[Required work] Pictures in the entries below are excluded; copy only the lines from the one containing "left front paw: (239, 305)" to the one containing "right eye: (491, 180)", both included.

··········

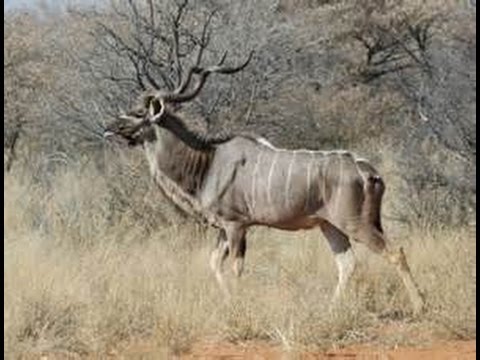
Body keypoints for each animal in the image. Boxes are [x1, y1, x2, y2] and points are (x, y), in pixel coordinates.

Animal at [104, 52, 424, 312]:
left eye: (137, 114)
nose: (108, 127)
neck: (208, 161)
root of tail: (370, 172)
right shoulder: (224, 228)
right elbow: (214, 263)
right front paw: (229, 303)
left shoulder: (236, 225)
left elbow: (236, 267)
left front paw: (239, 305)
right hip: (330, 225)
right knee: (347, 263)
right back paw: (331, 309)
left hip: (355, 223)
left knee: (395, 252)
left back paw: (421, 305)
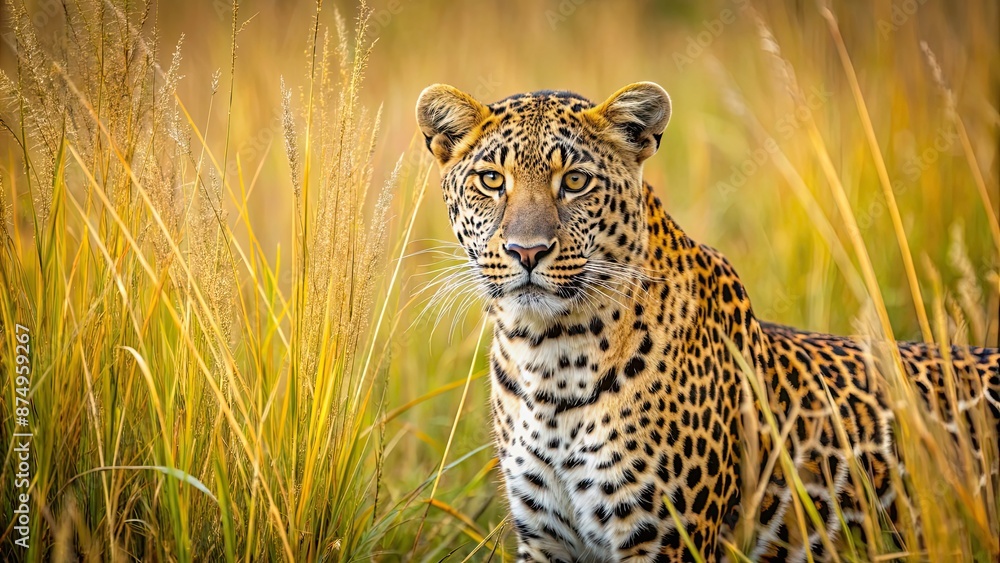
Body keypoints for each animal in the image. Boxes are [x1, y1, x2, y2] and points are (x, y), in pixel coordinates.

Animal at [414, 81, 1000, 560]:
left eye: (575, 181)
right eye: (491, 180)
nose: (527, 251)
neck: (550, 356)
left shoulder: (665, 538)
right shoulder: (546, 537)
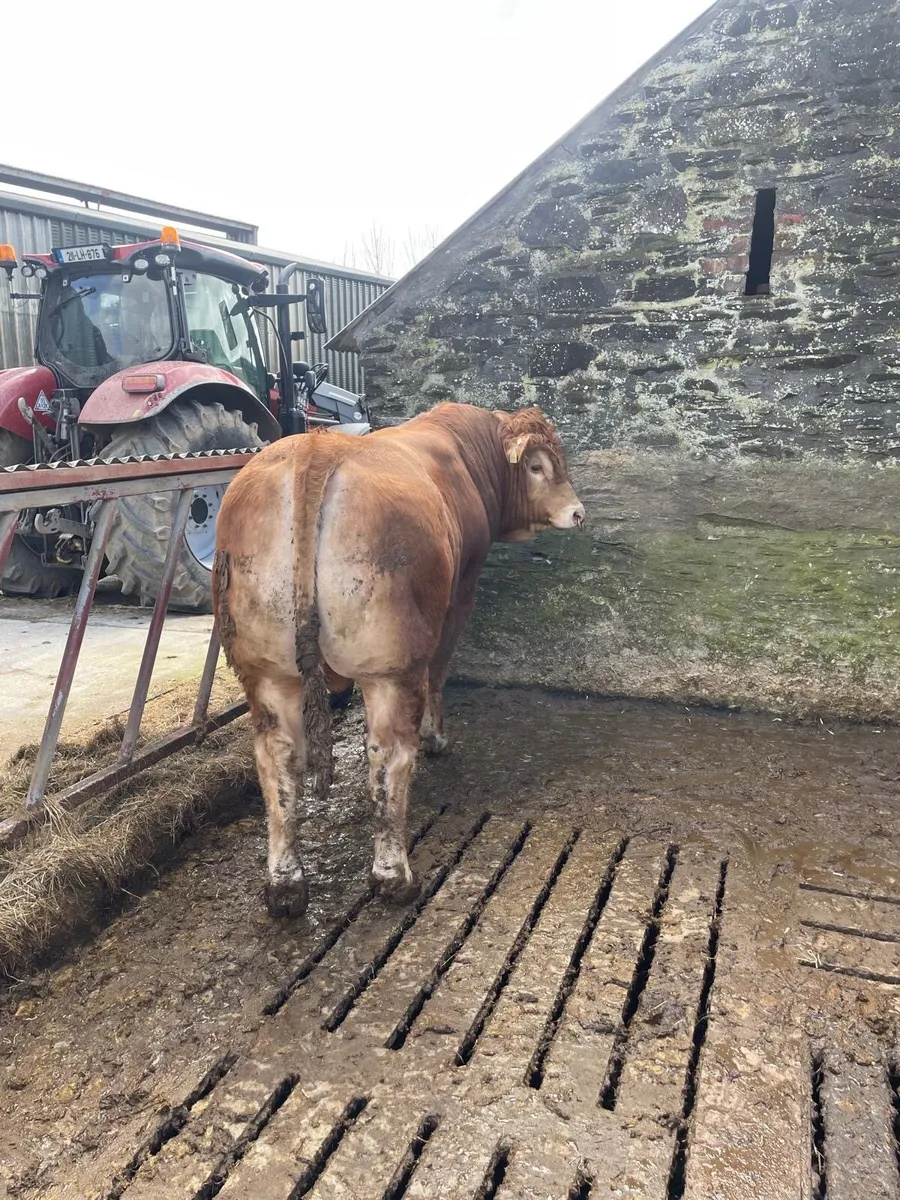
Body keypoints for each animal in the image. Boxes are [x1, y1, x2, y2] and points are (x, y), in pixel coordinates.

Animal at [213, 402, 584, 918]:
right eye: (536, 467)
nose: (578, 512)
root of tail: (315, 449)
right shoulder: (459, 596)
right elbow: (439, 671)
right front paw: (437, 736)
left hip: (265, 669)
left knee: (278, 756)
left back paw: (285, 886)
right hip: (390, 664)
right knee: (388, 755)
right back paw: (395, 876)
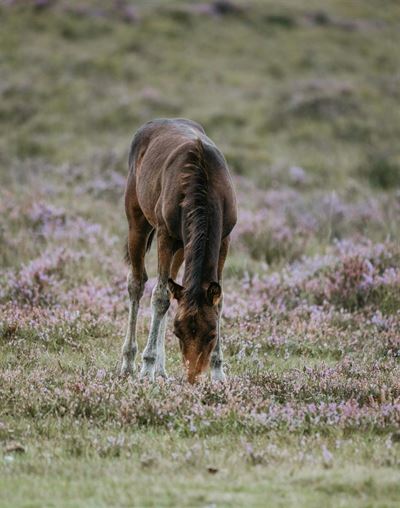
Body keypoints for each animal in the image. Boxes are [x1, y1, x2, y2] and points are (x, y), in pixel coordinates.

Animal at [119, 118, 238, 380]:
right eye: (178, 333)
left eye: (211, 335)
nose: (192, 376)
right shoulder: (165, 234)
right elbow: (160, 296)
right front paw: (147, 367)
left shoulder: (224, 238)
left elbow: (218, 301)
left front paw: (218, 372)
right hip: (138, 221)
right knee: (137, 283)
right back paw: (128, 363)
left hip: (183, 246)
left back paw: (162, 370)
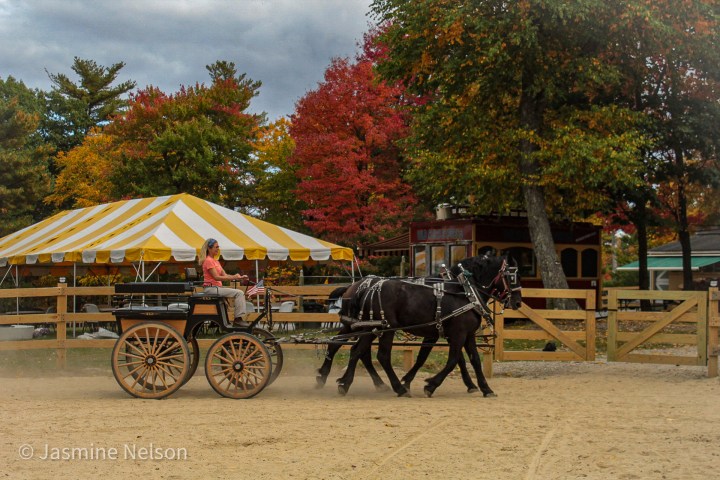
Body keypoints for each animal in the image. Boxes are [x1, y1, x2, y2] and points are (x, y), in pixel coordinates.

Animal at [330, 255, 520, 398]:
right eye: (512, 276)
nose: (517, 302)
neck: (466, 292)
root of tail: (366, 288)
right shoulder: (457, 333)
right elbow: (453, 360)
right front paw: (430, 385)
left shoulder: (466, 334)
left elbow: (474, 361)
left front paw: (485, 388)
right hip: (384, 328)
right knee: (380, 355)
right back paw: (397, 388)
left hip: (371, 328)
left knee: (356, 351)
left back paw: (345, 383)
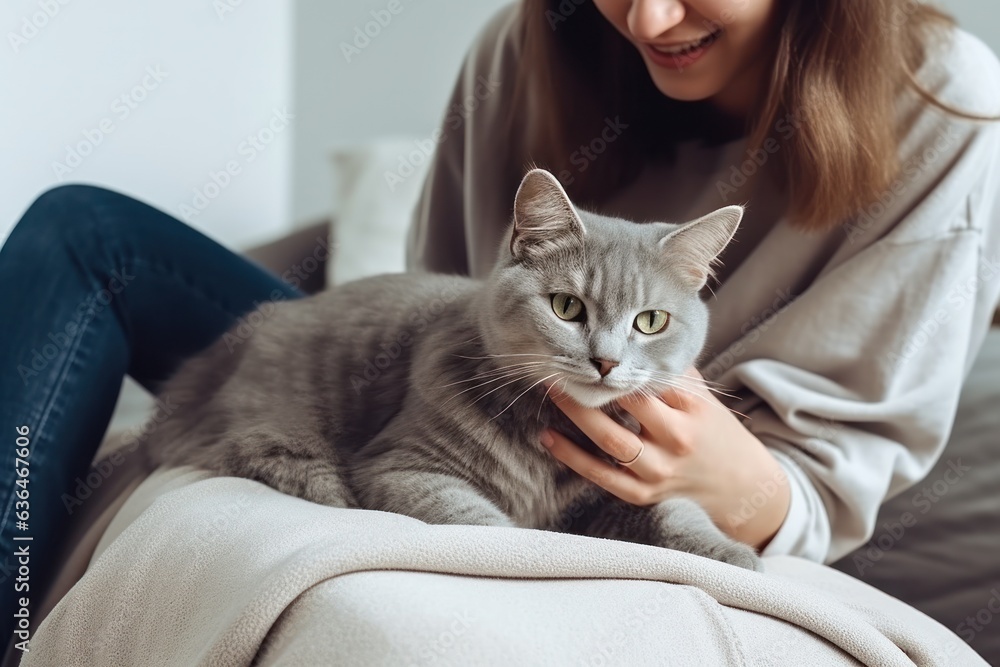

··········

[Result below]
left front paw: (239, 305)
right hip: (330, 225)
right knee: (347, 263)
right back paw: (331, 309)
left hip: (355, 223)
left knee: (395, 252)
left back paw: (421, 305)
Body keypoints for each animal in the image. Boxes are [x1, y1, x2, y2] and points are (x, y), in pixel coordinates.

Animal at [414, 81, 1000, 560]:
left eye: (575, 181)
right eye: (491, 180)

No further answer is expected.